Sunday, March 2, 2014

How Much Detail Do You Need In A Drawing Or Painting.

How much detail do you need in your image? How do you decide what information is absolutely necessary to create a compelling image? My response is an obvious, "practice", keeping in mind that every artists has a unique way of looking at the same thing. One persons choices will be different from the next.

Of course there are exercises you can do to help you to begin to see things more simply, (you know, less is more).

I like making brush drawings with black ink, focusing on broad patterns of light and dark. Like the first two drawings at left.

Another exercise is to work with a watercolor wash using either lamp black or burnt sienna.

I do my best to keep it simple and stay away from adding to much detail. Something I continually strive to do, that is to strike a balance between simplicity and the amount of detail I put in.

The color self portraits at the end are pages from my sketch book where I try to resolve how much information is necessary to create a convincing image.

These last two are actually the same image. I scanned the painting midway through to show that much of what was necessary was already there.

Sunday, February 23, 2014

Pen and Ink

It's been a long time since I've done a pen and ink with this much cross hatching. It was really a lot of fun to do. Both drawings posted here was made on Sketchbook Pro. The one of my Mother on the upper left was done with the ball point pen tool and the self portrait was done with the pencil tool.

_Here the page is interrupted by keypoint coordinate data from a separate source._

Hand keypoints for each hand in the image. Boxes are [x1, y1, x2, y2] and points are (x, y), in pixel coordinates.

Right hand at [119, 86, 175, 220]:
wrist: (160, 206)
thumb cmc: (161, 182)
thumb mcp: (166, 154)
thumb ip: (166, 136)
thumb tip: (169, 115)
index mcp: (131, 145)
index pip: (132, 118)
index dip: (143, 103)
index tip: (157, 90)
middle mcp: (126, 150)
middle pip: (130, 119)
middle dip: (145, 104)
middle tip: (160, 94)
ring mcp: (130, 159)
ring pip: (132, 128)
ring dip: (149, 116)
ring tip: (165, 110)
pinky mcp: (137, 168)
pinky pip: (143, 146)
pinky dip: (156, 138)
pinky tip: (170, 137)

The ball point pen gave a consistent line which was perfect for this drawing. I usually like using a tool where you can vary the thin and thickness of the line (weight) with pen pressure but this tool worked for this drawing.

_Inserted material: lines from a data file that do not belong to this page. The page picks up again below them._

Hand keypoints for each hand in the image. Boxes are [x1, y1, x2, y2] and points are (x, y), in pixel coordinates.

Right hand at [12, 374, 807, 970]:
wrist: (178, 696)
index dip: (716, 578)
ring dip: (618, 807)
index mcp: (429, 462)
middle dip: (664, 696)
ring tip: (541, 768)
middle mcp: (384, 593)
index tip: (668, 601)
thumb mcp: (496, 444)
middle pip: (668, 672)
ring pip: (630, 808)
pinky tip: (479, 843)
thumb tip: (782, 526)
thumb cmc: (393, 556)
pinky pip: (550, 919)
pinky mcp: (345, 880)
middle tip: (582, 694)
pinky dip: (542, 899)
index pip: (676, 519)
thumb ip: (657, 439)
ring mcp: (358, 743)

I believe it's a good idea to try out all the tools (brushes) in the program so that you know what your options are when you are creating your image. You can use more than one tool for the line quality that you need.

 There i s a video of the self portrait I created for my YouTube channel. The video is embedded bellow.

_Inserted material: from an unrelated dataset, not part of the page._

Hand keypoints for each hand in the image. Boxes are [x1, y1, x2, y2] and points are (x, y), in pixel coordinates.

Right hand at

Tuesday, February 11, 2014

What Is More Important Than Technical Skill

These two watercolors are of the same person, my Mother. The time in between these paintings is about 12 years. It's painful to look at them beside each other. Such a reminder of how time can pass almost unnoticed until you look back on images like this.

Technically I know these paintings have there faults but there is a heavy feeling and personality that is communicated in the image's, especially the bottom one. That counts as much, maybe more than the how good the painting is technically.

My belief is that a really good painting is a marriage of both technical skills and an ability to communicate something to your audience, and the first is in the service of the latter. After all, you learn how to paint so that you can communicate what you see, feel and think to your audience.

What you say with your skills is what is going to remain with them when the image is no longer in front of them. It could be a feeling, memory or an idea, but they should walk away with something.

Monday, January 27, 2014

Wash Drawings


You know that left over paint you have on your water color palette. The stuff that you were mixing together. Don't wipe it off your palette. Use it to make wash drawings in your sketchbook. The paint is expensive enough, there's no need to just throw it away, use it.

The sketches I'm posting here were made with the left over paint on my water color palette. Might as well use it to fill up pages in my sketchbook. To be honest, it's been a little while since I've worked in watercolor. Doing these wash drawings help me get warmed up to the medium once again.